This section discusses terms and definitions that are commonly used to describe current hardware capabilities.
CPUs and Cores
The advent of multicore processors has introduced some ambiguity about the definition of a CPU. Historically, the CPU was the central processing unit of a computer. However, with multicore CPUs each core is really an independently functioning processor. Each multicore CPU contains 2 or more cores and is, therefore, a parallel computer competing with the resources for memory and I/O on a single motherboard.
The ambiguity of CPUs and cores often occurs when describing parallel algorithms or parallel runs. In the context of an algorithm, CPU almost always refers to a single task on a single processor. In this document we will use core rather than CPU to identify independent processes that run on a single CPU core. CPU will be reserved for describing the socket configuration. For example, a typical configuration today contains two CPU sockets on a single motherboard with 4 or 8 cores per socket. Such a configuration could support a distributed-memory parallel (DMP) processing run of up to 16 cores. We will describe this as a 16-core run, not a 16-processor run.

■ **Directions**:
• a. Answer from the passage on CPUs and cores:
(i) How many cores does each multicore CPU contain?
(ii) What does the passage reserve the term "CPU" for?
(iii) How does the passage describe a distributed-memory parallel run of up to 16 cores?
• b. Carry the passage on CPUs and cores on past its last sentence.
The records that come next are separate material with no connection to the passage on CPUs and cores.

■ **Dataset**:
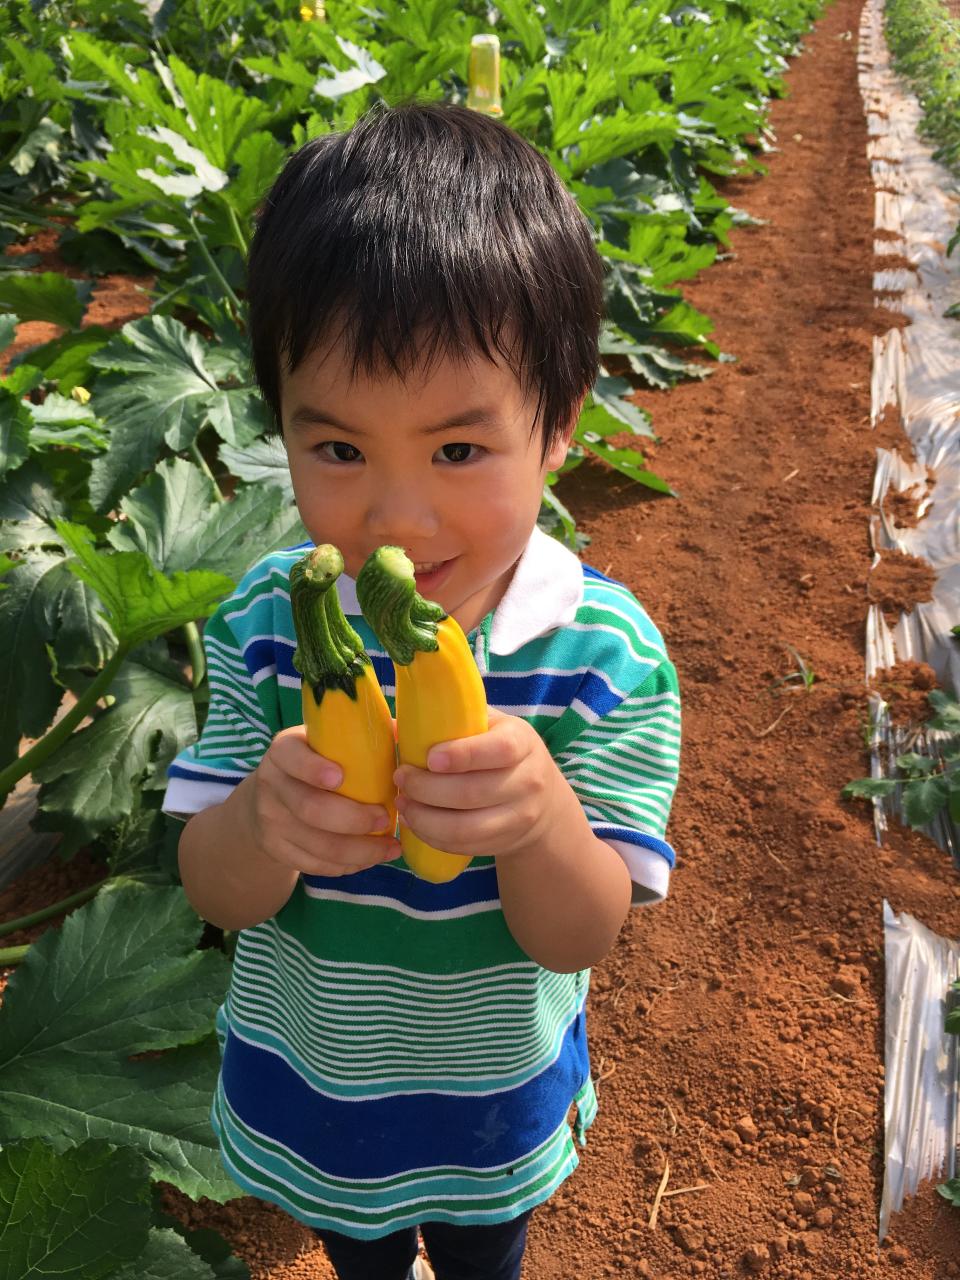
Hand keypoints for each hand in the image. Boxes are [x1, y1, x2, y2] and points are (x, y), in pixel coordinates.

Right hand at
* * *
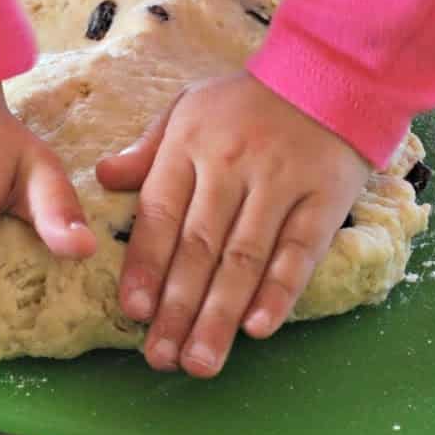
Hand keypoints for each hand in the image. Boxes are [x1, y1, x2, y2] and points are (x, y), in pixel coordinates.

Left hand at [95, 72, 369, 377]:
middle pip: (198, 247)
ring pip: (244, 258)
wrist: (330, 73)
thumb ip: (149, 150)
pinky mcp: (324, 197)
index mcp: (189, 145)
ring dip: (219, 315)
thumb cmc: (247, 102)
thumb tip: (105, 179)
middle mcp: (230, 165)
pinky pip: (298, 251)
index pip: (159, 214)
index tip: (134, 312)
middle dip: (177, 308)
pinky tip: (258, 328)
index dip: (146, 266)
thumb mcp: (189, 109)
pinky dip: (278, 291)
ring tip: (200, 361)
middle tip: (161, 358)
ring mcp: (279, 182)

■ **Set of answers**:
• a.
(i) 2 or more cores.
(ii) Describing the socket configuration.
(iii) As a 16-core run, not a 16-processor run.

• b.
GPUs
While graphics processing units (GPUs) have been around for many years, only recently have they begun to be used to perform general purpose computations. GPUs offer a highly parallel design which often includes hundreds of compute units and have their own dedicated physical memory. Certain high-end graphics cards, the ones with the most amount of compute units and memory, can be used to accelerate the computations performed during a simulation. In this document, we will use the term GPU to refer to these high-end cards that can be used as accelerators to speedup certain portions of a simulation.
Threads and MPI Processes
Two modes of parallel processing are supported and used throughout Mechanical APDL simulations. Details of parallel processing are described in a later chapter, but the two modes introduce another ambiguity in describing parallel processing. For the shared memory implementation, one instance of the Mechanical APDL executable (that is, one Mechanical APDL process) spawns multiple threads for parallel regions. However, for the distributed memory implementation, multiple instances of the Mechanical APDL executable run as separate MPI tasks or processes.
In this document, “threads” refers to the shared memory tasks that the program uses when running in parallel under a single process. “MPI processes” refers to the distributed memory tasks in a DMP run. MPI processes serve the same function as threads but are multiple processes running simultaneously that can communicate through MPI software.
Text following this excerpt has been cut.